Comparative Genomic Analysis of Plastic-Degrading Enzymes in Exiguobacterium and Ideonella sakaiensis
Julia Cedillo
Department of Biology
Faculty Supervisor: José R. de la Torre
Plastic pollution is a growing environmental concern, driving the search for microbial solutions capable of degrading synthetic polymers. This study investigates the plastic-degrading potential of Exiguobacterium sp. BMC-KP and compares it with Ideonella sakaiensis 201-F6, a bacterium known for its PET-degrading enzymes. Using IMG, GeneMarkS, NCBI ORF Finder, and KEGG KASS Annotation server, we analyzed both genomes to identify open reading frames (ORFs) encoding hydrolytic enzymes. Functional annotation through KEGG enabled the classification of candidate enzymes and metabolic pathway mapping.
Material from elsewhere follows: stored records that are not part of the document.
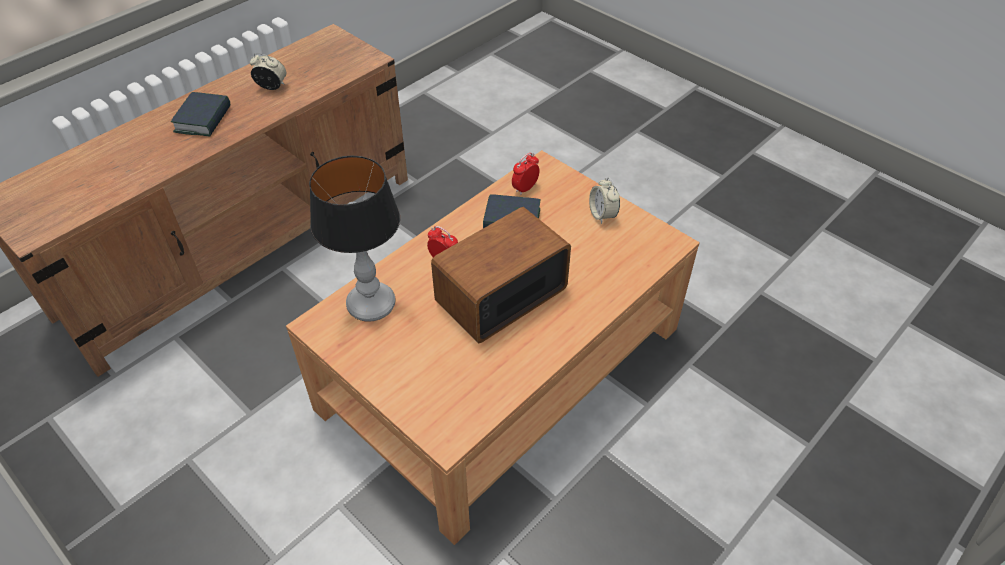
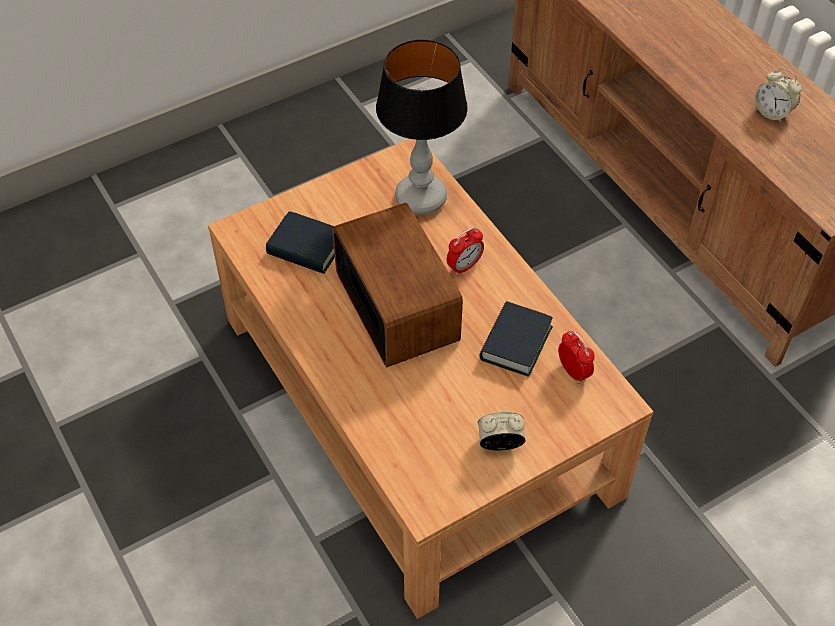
camera: 105 degrees right, 5 degrees up
book [171,92,230,137] -> book moved to [266,211,335,274]
alarm clock [250,53,286,90] -> alarm clock turned 105 degrees clockwise [754,68,802,123]

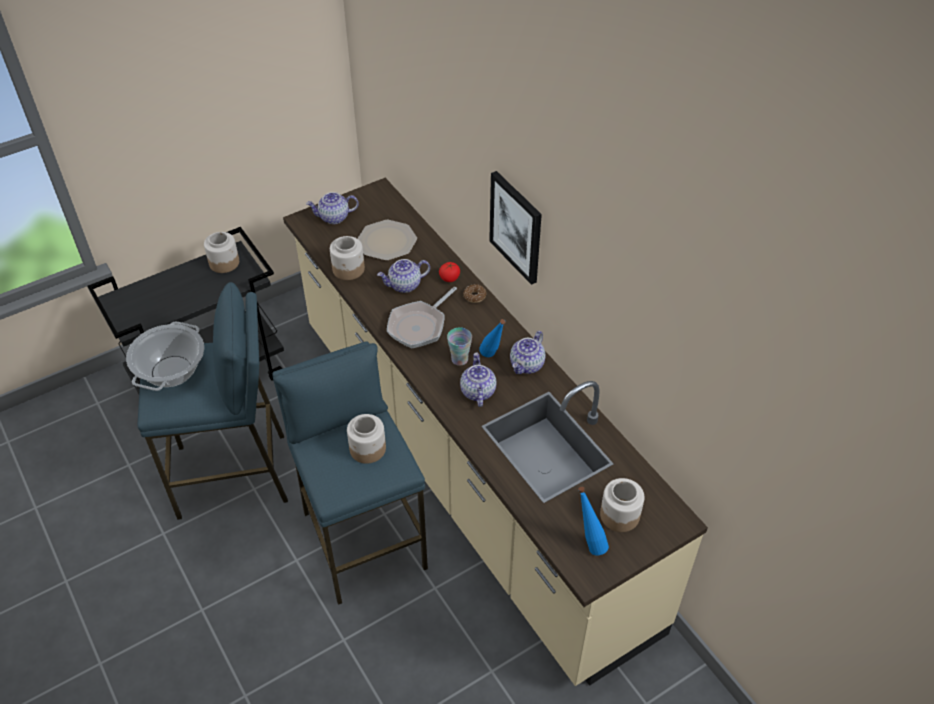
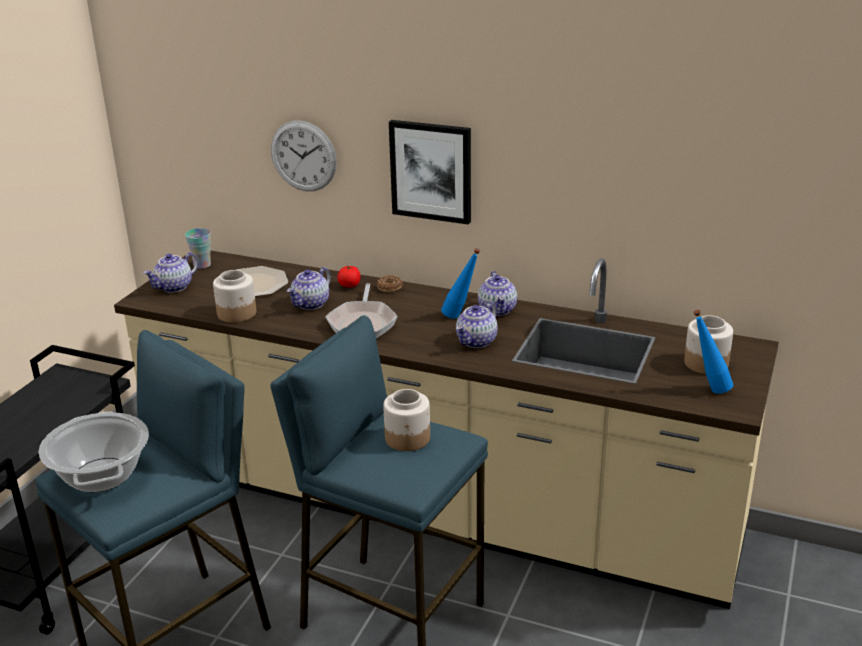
camera: 35 degrees left, 20 degrees down
jar [204,232,239,273] -> none
cup [447,327,472,366] -> cup moved to [185,228,211,269]
teapot [460,353,496,407] -> teapot turned 105 degrees counterclockwise [456,302,498,348]
none -> wall clock [271,121,337,191]

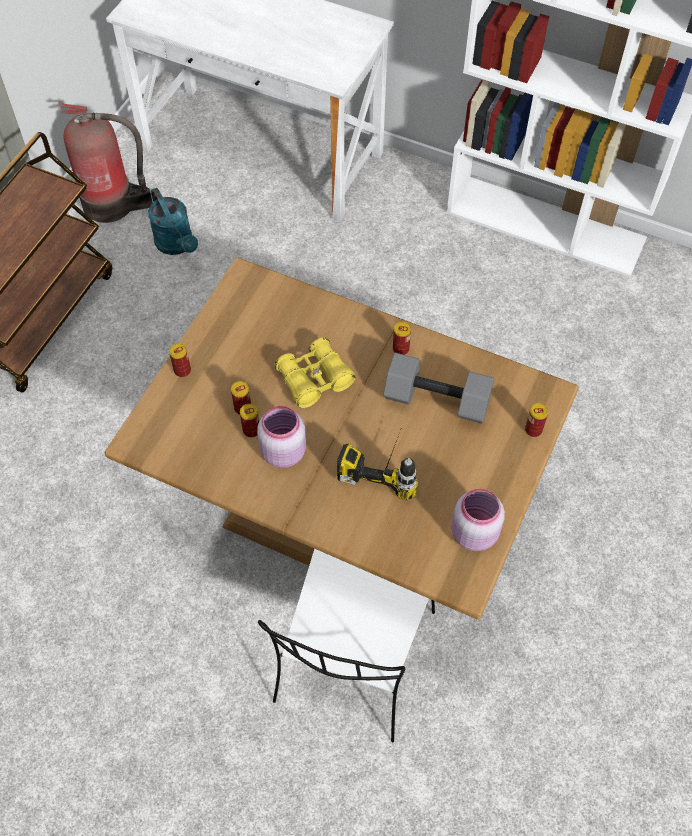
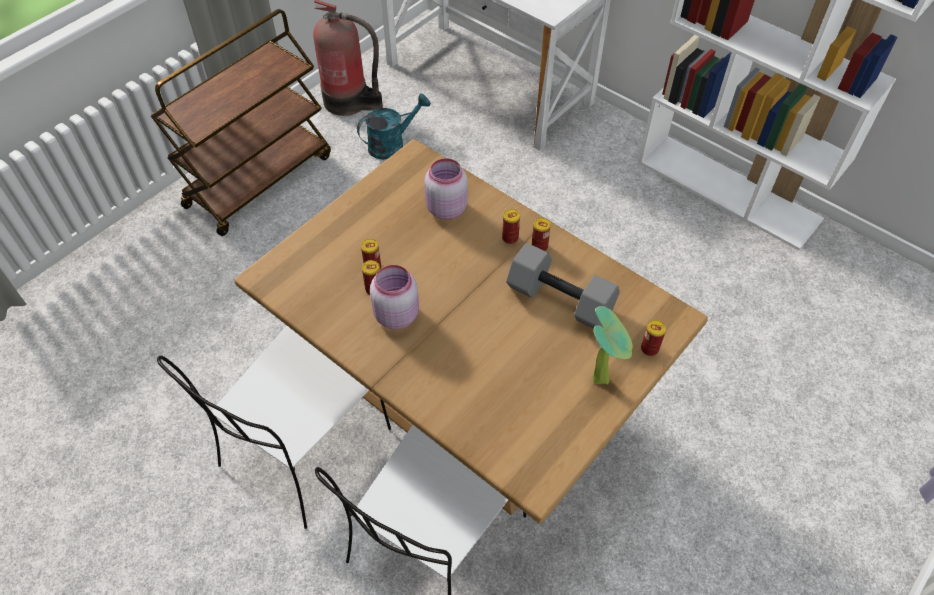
camera: 15 degrees right, 5 degrees down
turquoise watering can [148,188,198,255] -> turquoise watering can turned 105 degrees counterclockwise [357,93,431,160]
can [169,343,191,377] -> can moved to [502,209,520,244]
yellow binoculars [274,337,356,408] -> none
power drill [337,427,418,500] -> none
pink jar [452,489,505,551] -> pink jar moved to [424,158,468,220]
none -> white chair [157,326,391,529]
none -> potted plant [593,306,633,385]

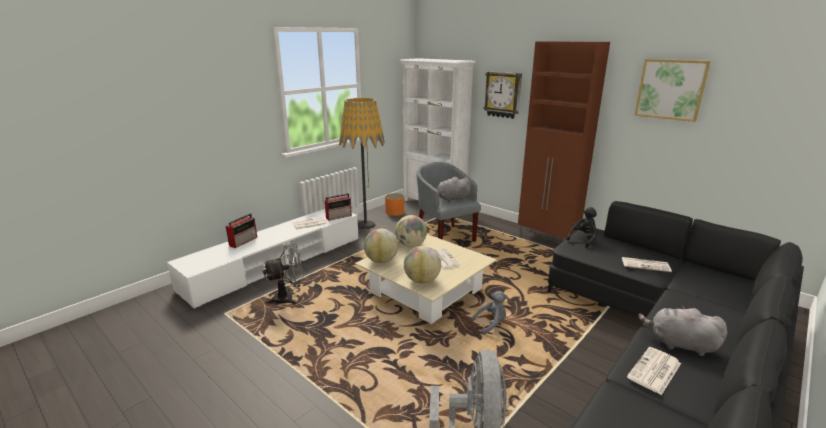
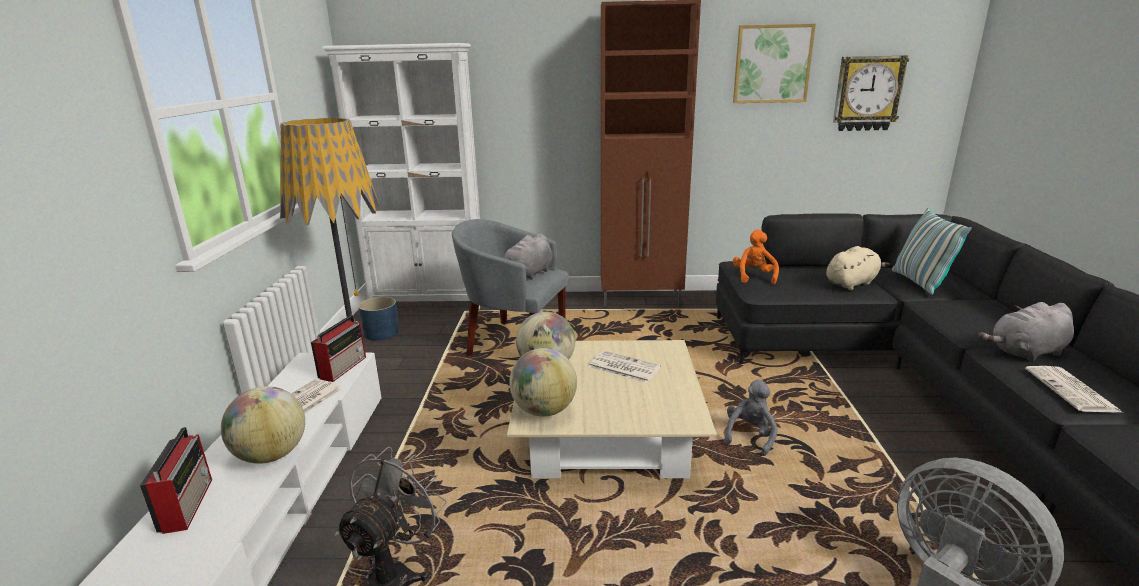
camera: 40 degrees left, 0 degrees up
orange planter [385,193,404,216] -> blue planter [358,297,399,340]
globe [404,246,441,284] -> globe moved to [221,386,305,464]
wall clock [484,71,522,119] -> wall clock moved to [833,55,909,131]
black plush toy [566,207,597,248] -> orange plush toy [733,229,779,285]
newspaper [622,257,672,272] -> beige plush toy [826,246,890,290]
none -> pillow [892,208,972,295]

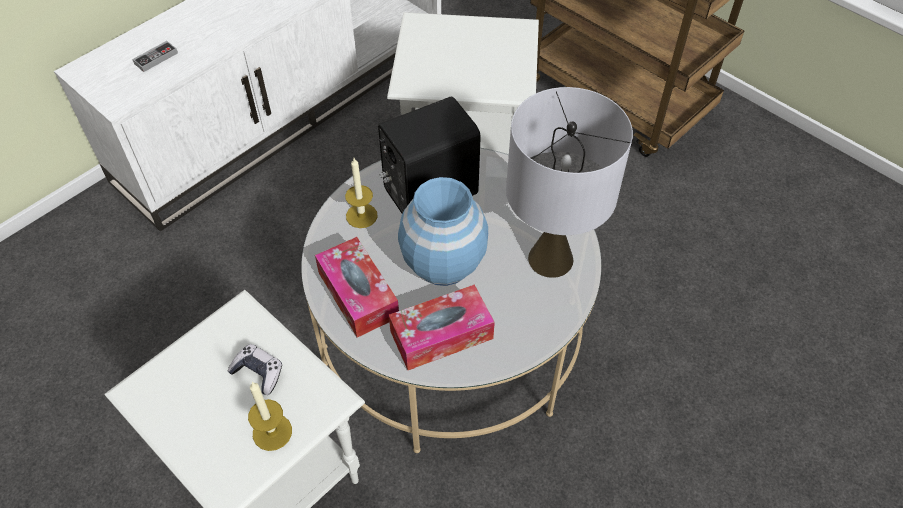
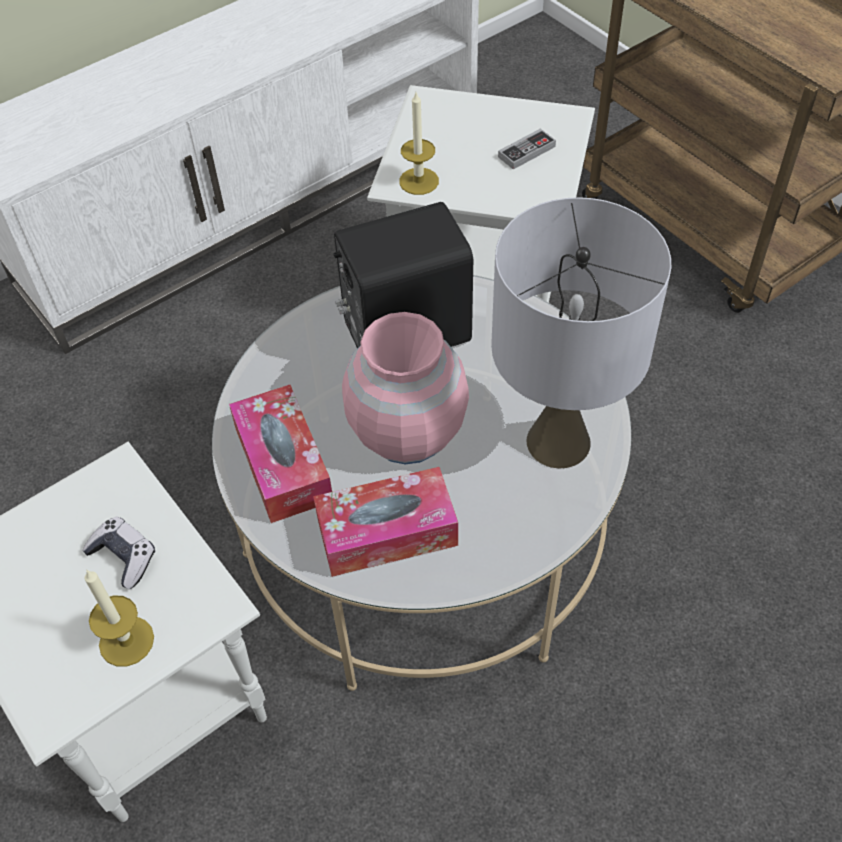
camera: 10 degrees right, 0 degrees up
game controller [132,41,178,72] -> game controller moved to [498,128,556,169]
candle [345,158,378,228] -> candle moved to [399,92,439,195]
blue vase [398,177,488,286] -> pink vase [342,312,469,464]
The results revealed multiple ORFs encoding putative plastic-degrading enzymes in both species, including cutinases, esterases, and PET hydrolases. KEGG analysis indicated that these enzymes are involved in ester bond hydrolysis, a key mechanism in plastic degradation. Comparative analysis showed similarities in plastic-degrading pathways, with Exiguobacterium sp. BMC-KP displaying unique hydrolases not found in I. sakaiensis. These findings highlight Exiguobacterium sp. BMC-KP as a promising candidate for bioremediation alongside I. sakaiensis. The identified enzymes could contribute to eco-friendly plastic waste management strategies. Further experimental validation is necessary to confirm their efficiency and explore their potential for large-scale applications.